Tuesday, November 22, 2011

CBN devalues naira, From 150 to160 per $

Before we proceed, what do you think that devaluing our currency, naira will mean to you? How will it affect your productivity and growth?  Do you think it will affect Nigerian producers?

It was yesterday when the Central Bank of Nigeria, CBN, devalued the nation’s currency from N150 to N160 to the U.S. dollar. In devaluing the currency, the CBN moved the band it wants the naira to trade in to between N150 and N160 to the U.S. dollar, compared with N145-N155 to the dollar it sold previously, due to the prolonged weakness of the naira and high demand of the dollar. At the official market, the naira has always sold above the CBN’s upper band.

At the foreign exchange inter -bank market, yesterday, the naira was trading at around N158.90 to the dollar, having hit an all-time low of N167.40 in October, prior to sharp monetary tightening measures adopted by the apex bank. The CBN Monetary Policy Committee also left its benchmark interest rate unchanged at 12 per cent and its 200 basis point corridor around the benchmark rate. Its recommended deposit rate is 10 per cent while its lending rate is 14 per cent. Interest rates were hiked by a surprise 275 basis points at an emergency meeting in October.

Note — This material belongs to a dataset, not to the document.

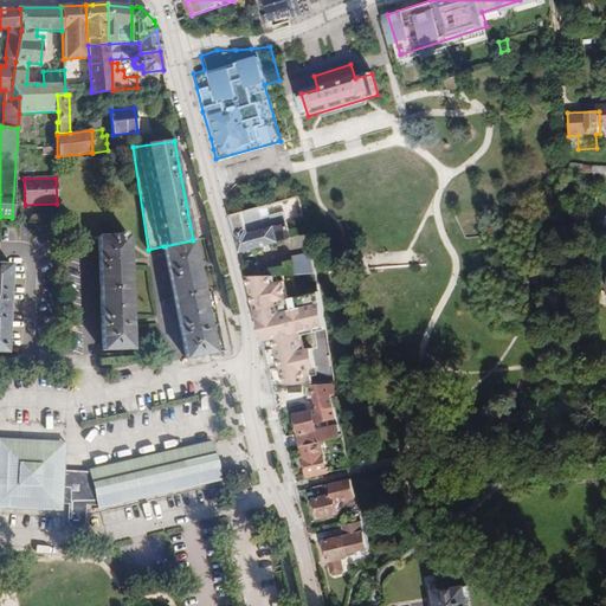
[(232,216),(243,252),(292,238),(284,211),(263,218),(266,229),(250,233),(244,212),(232,216)]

The CBN Governor, Lamido Sanusi, said the headline inflation figure should not be “exaggerated” because it was mostly driven by food inflation and other prices actually declined. Sanusi said the CBN would be ready to react if fuel subsidy removal pushed up inflation but he didn’t expect the policy to have the strong impact on prices some expect.
Cash reserve requirement
The cash reserve requirement of banks was left at eight per-cent, having been hiked from four percent at an emergency meeting in October to help support the naira.
Sanusi who briefed the press at the end of the Monetary Policy Committee, MPC, meeting in Abuja, also announced that the official market would maintain a band of +/- 3.0 per cent, saying that the Naira would, therefore, float between N150 = $1 and N160 = $1.
In Malam Sanusi’s words, the committee decided to “adjust the mid-point of target official exchange rate from N150/$1 to N155/$1 and maintain the band of +/- 3.0 per cent.  This means that the Naira should float roughly within a range of N150/$1.00 –N160.00/$1.00, unless extraordinary shocks necessitate a change in stance.”
Sanusi noted that the exchange rate opened at N158.48/$1 on October 11, 2011 and closed at N156.05/$1 on November 18, 2011, representing an appreciation of N2.43k or 1.53 per cent within the period.
However, at the inter-bank market, the selling rate opened at N158.90/$1 and closed at N158.62/$1, while at the Bureau de change segment the rate opened at N165/$1 and closed at N160.00/$1.00 for the period. The CBN boss said the organization would continue to seek the convergence between the official weekly Dutch Auction System, WDAS, of the apex bank and the inter-bank rates “to reduce arbitrage opportunities, avoid speculative attacks, and the emergence of a multiple-exchange rate environment.” The Monetary Policy Rate, MPR and the Cash Reserve Ration were maintained at 12.0 per cent and 8.0 per cent, respectively.

Sanusi said the nation’s External Reserves stood at $34.38 billion as at November 17 but noted that the slow accruals has continued to characterize the reserves, at the face of sustained pressure at the foreign exchange market. This, he said made diversification of the nation’s foreign exchange reserve base more imperative than ever, as according to him, there were no indications that the financial crisis in the Eurozone and Americas could be resolved in the immediate future and could impact negatively on oil prices. He said: “In the case of some countries of the Euro area, the markets are still not certain that risk of sovereign default will be addressed expeditiously and in an efficient manner.

Financial stability
These concerns have opened up issues relating to financial stability, given the considerable exposures of banks and other financial institutions to government securities across countries. Consequently, financial markets have become nervous with the uncertainties reflected in the volatility of stock, bond and foreign exchange markets. Current account imbalances are also projected to be high in 2011 in both the US and the Euro area.
“Growth performance of industrial and emerging economies in 2012 is vital to Nigeria’s economic performance. Oil demand, in the committee’s view, would soften as a consequence of slow global growth and would necessitate comprehensive and sound policy actions to help diversify the domestic economy away from oil.”
In spite of several challenges, Sanusi said the nation’s economy had a positive outlook as he put real output growth as at third quarter at 7.40 per cent, with non-oil Gross Domestic Product, GDP, put at 8.81 per cent in the same period. Nigeria’s real GDP for 2011 has been projected at 7.69 per cent.